Using U-Net with efficientnet encoder, this baseline reaches 0.044 validation loss.
Visualize
Here is an example (randomly from the validation set, no cherry picking)
Ground truth
Predicted
Info
The comma10k dataset is currently being labeled, stay tuned for:
- A retrained model when the dataset is released
- More features to use the model
How to use
This baseline uses two stages (i) 437x582 (ii) 874x1164 (full resolution)
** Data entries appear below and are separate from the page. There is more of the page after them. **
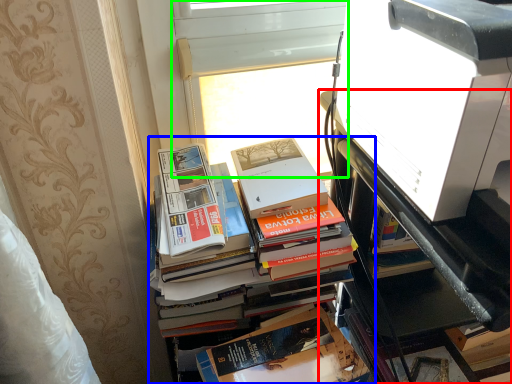
Question: Estimate the real-world distances between objects in this image. Which object is farther from bookcase (highlighted by a red box), book (highlighted by a blue box) or window screen (highlighted by a green box)?

Choices:
 (A) book
 (B) window screen

Answer: (B)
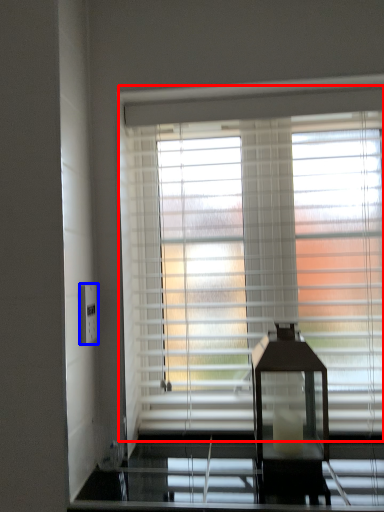
Question: Among these objects, which one is nearest to the camera, window blind (highlighted by a red box) or electric outlet (highlighted by a blue box)?

Choices:
 (A) window blind
 (B) electric outlet

Answer: (B)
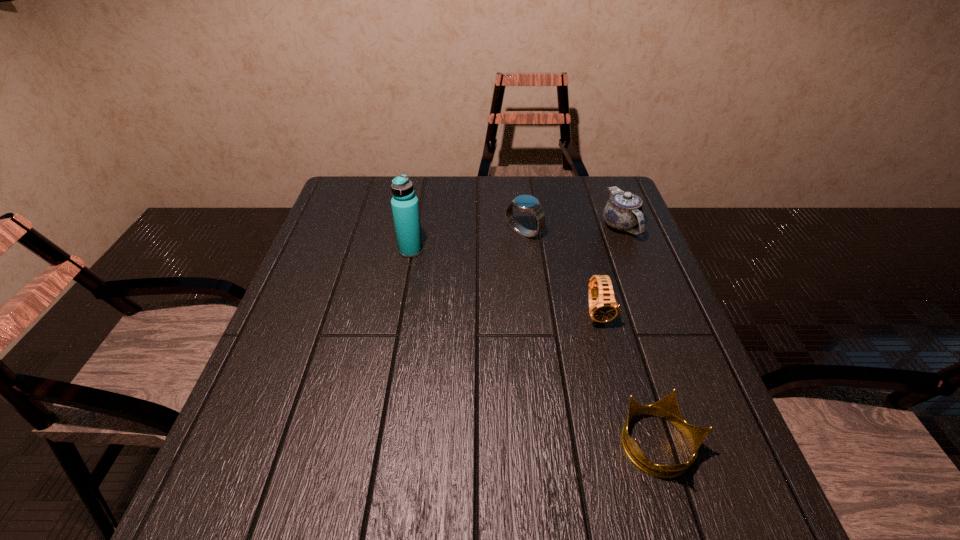
You are a GUI agent. You are given a task and a screenshot of the screen. Output one action in this format:
    pyautogui.click(x=<x>, y=<y>)
    Task: Click on the leftmost object
    This screenshot has width=960, height=540.
    Given the screenshot: What is the action you would take?
    pyautogui.click(x=405, y=208)

Where is `water bottle`? Image resolution: width=960 pixels, height=540 pixels. water bottle is located at coordinates (405, 208).

At what (x,y) coordinates should I click in order to perform the action: click on chinaware. Please return your answer as a coordinate pair (x, y). The image size is (960, 540). Looking at the image, I should click on (623, 211).

The width and height of the screenshot is (960, 540). Find the location of `the left watch`. the left watch is located at coordinates (525, 203).

Locate an element on the screen. This screenshot has width=960, height=540. the second object from left to right is located at coordinates (525, 203).

Identify the location of the nearer watch. (603, 307).

Locate an element on the screen. the right watch is located at coordinates (603, 307).

In order to click on the shortest object in this screenshot , I will do (x=667, y=408).

Locate an element on the screen. crown is located at coordinates (667, 408).

You are a GUI agent. You are given a task and a screenshot of the screen. Output one action in this format:
    pyautogui.click(x=<x>, y=<y>)
    Task: Click on the free space located on the front of the water bottle
    
    Given the screenshot: What is the action you would take?
    pyautogui.click(x=407, y=273)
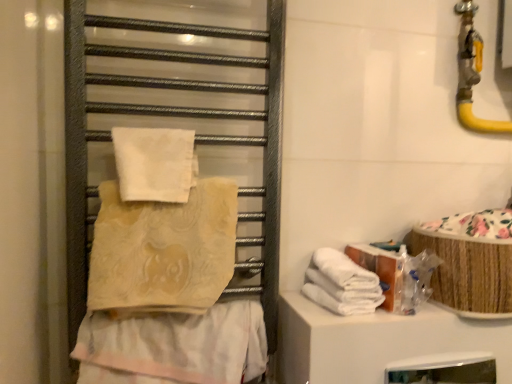
Question: Which direction should I rotate to look at white soft towel at upper center, which is the first towel in top-to-bottom order?

Choices:
 (A) right
 (B) left

Answer: (B)

Question: Which direction should I rotate to face beige textured towel at center, arranged as the 1th towel when ordered from the bottom, — up or down?

Choices:
 (A) up
 (B) down

Answer: (B)

Question: Is beige textured towel at center, arranged as the 1th towel when ordered from the bottom, oriented towards white soft towel at upper center, which is the first towel in top-to-bottom order?

Choices:
 (A) no
 (B) yes

Answer: (A)

Question: From a real-world perspective, is beige textured towel at center, arranged as the 1th towel when ordered from the bottom, physically below white soft towel at upper center, which is the first towel in top-to-bottom order?

Choices:
 (A) no
 (B) yes

Answer: (B)

Question: Is beige textured towel at center, arranged as the 1th towel when ordered from the bottom, positioned before white soft towel at upper center, which is the first towel in top-to-bottom order?

Choices:
 (A) yes
 (B) no

Answer: (A)

Question: Can you confirm if beige textured towel at center, the fourth towel positioned from the top, is smaller than white soft towel at upper center, which is the first towel in top-to-bottom order?

Choices:
 (A) yes
 (B) no

Answer: (B)

Question: Does beige textured towel at center, the fourth towel positioned from the top, have a greater height compared to white soft towel at upper center, marked as the 4th towel in a bottom-to-top arrangement?

Choices:
 (A) no
 (B) yes

Answer: (B)

Question: Is the surface of beige textured towel at center, the fourth towel positioned from the top, in direct contact with white soft towel at upper center, marked as the 4th towel in a bottom-to-top arrangement?

Choices:
 (A) yes
 (B) no

Answer: (B)

Question: Is metallic towel rack at left oriented away from white soft towel at upper center, which is the first towel in top-to-bottom order?

Choices:
 (A) no
 (B) yes

Answer: (B)

Question: Does metallic towel rack at left have a larger size compared to white soft towel at upper center, which is the first towel in top-to-bottom order?

Choices:
 (A) no
 (B) yes

Answer: (B)

Question: Would you say metallic towel rack at left is outside white soft towel at upper center, marked as the 4th towel in a bottom-to-top arrangement?

Choices:
 (A) yes
 (B) no

Answer: (A)

Question: Considering the relative sizes of metallic towel rack at left and white soft towel at upper center, which is the first towel in top-to-bottom order, in the image provided, is metallic towel rack at left taller than white soft towel at upper center, which is the first towel in top-to-bottom order,?

Choices:
 (A) no
 (B) yes

Answer: (B)

Question: Is metallic towel rack at left wider than white soft towel at upper center, marked as the 4th towel in a bottom-to-top arrangement?

Choices:
 (A) yes
 (B) no

Answer: (A)

Question: Is metallic towel rack at left smaller than white soft towel at upper center, marked as the 4th towel in a bottom-to-top arrangement?

Choices:
 (A) no
 (B) yes

Answer: (A)

Question: Considering the relative sizes of white soft towel at upper center, which is the first towel in top-to-bottom order, and metallic towel rack at left in the image provided, is white soft towel at upper center, which is the first towel in top-to-bottom order, bigger than metallic towel rack at left?

Choices:
 (A) no
 (B) yes

Answer: (A)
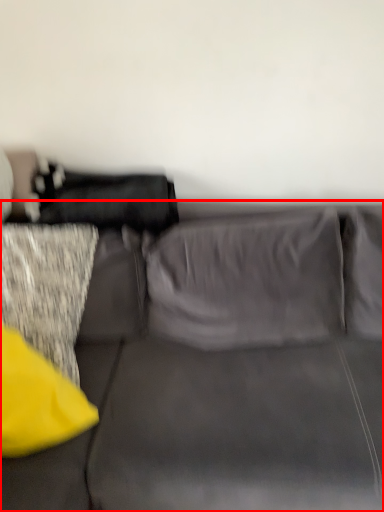
Question: From the image, what is the correct spatial relationship of studio couch (annotated by the red box) in relation to pillow?

Choices:
 (A) left
 (B) right

Answer: (B)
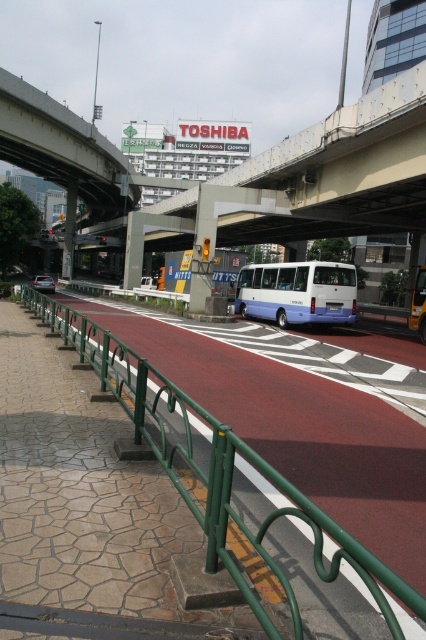
Is green metallic rail at lower left positioned in front of metallic silver car at center?

That is True.

Does green metallic rail at lower left appear over metallic silver car at center?

Incorrect, green metallic rail at lower left is not positioned above metallic silver car at center.

Does point (25, 289) come in front of point (37, 278)?

That is True.

The image size is (426, 640). In order to click on green metallic rail at lower left in this screenshot , I will do `click(218, 470)`.

Does green metallic rail at lower left appear on the right side of white matte bus at center?

Incorrect, green metallic rail at lower left is not on the right side of white matte bus at center.

Which is behind, point (331, 577) or point (348, 266)?

Point (348, 266)

Describe the element at coordinates (218, 470) in the screenshot. The height and width of the screenshot is (640, 426). I see `green metallic rail at lower left` at that location.

Find the location of a particular element. The height and width of the screenshot is (640, 426). green metallic rail at lower left is located at coordinates pos(218,470).

Which is below, white matte bus at center or metallic silver car at center?

white matte bus at center is lower down.

Can you confirm if white matte bus at center is positioned above metallic silver car at center?

Incorrect, white matte bus at center is not positioned above metallic silver car at center.

Is point (247, 289) behind point (43, 282)?

No, (247, 289) is closer to viewer.

Find the location of `white matte bus at center`. white matte bus at center is located at coordinates (298, 292).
python3 train_lit_model.py --backbone efficientnet-b4 --version first-stage --gpus 2 --batch-size 28 --epochs 100 --height 437 --width 582
python3 train_lit_model.py --backbone efficientnet-b4 --version second-stage --gpus 2 --batch-size 7 --learning-rate 5e-5 --epochs 30 --height 874 --width 1164 --augmentation-level hard --seed-from-checkpoint .../efficientnet-b4/first-stage/checkpoints/last.ckpt
WIP and ideas of contributions!
- Update to pytorch lightning 1.0
- Try more image augmentations
- Pretrain on a larger driving dataset (make sure license is permissive)
- Try over sampling images with small or far objects
Dependecies
Python 3.5+, pytorch 1.6+ and dependencies listed in requirements.txt.